Him: I’ll pay for dinner.

Me: I want to pay.

Him: I’ll feel better if you let me pay.

Me: Well, if your health is involved, go ahead…

@DeadLioness

They don’t seem to abduct humans like they used to; looks like we are not the only planet with government science-funding budget cuts. Sad.

@summerofbenny

I typed 18 beers into my calorie counting app, and it uninstalled itself.

@Lisaley

LIFE HACK: Answer your phone “Hello you’re on the air” and 99% of the time people will just hang up

@My_Ego_Altered

I’m eating a bottle of glitter so when I get drunk and throw up tonight people will think I’m a unicorn in human form.

@HatfieldAnne

And when I looked back, there were no footprints in the sand at all.
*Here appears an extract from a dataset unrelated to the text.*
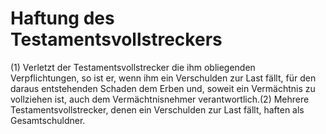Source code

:# Haftung des Testamentsvollstreckers

(1) Verletzt der Testamentsvollstrecker die ihm obliegenden Verpflichtungen, so ist er, wenn ihm ein Verschulden zur Last fällt, für den daraus entstehenden Schaden dem Erben und, soweit ein Vermächtnis zu vollziehen ist, auch dem Vermächtnisnehmer verantwortlich.(2) Mehrere Testamentsvollstrecker, denen ein Verschulden zur Last fällt, haften als Gesamtschuldner.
What kind of beach are you running here?

@SCbchbum

Friend: I want a baby.

Me: Remember when your neighbor was practicing the clarinet at 1AM? It’s like that, but you can’t call the cops.

@LostCatDog

Trump is the perfect candidate for American guys who secretly believe they could come out of the stands and score a touchdown

@krisv_723

Birds do it & no one bats an eye. One time I shit on a windshield & suddenly it’s arrests & psych evaluations.

@J_Illunninati

This house is Not going to clean itself. Apparently, I’m not either.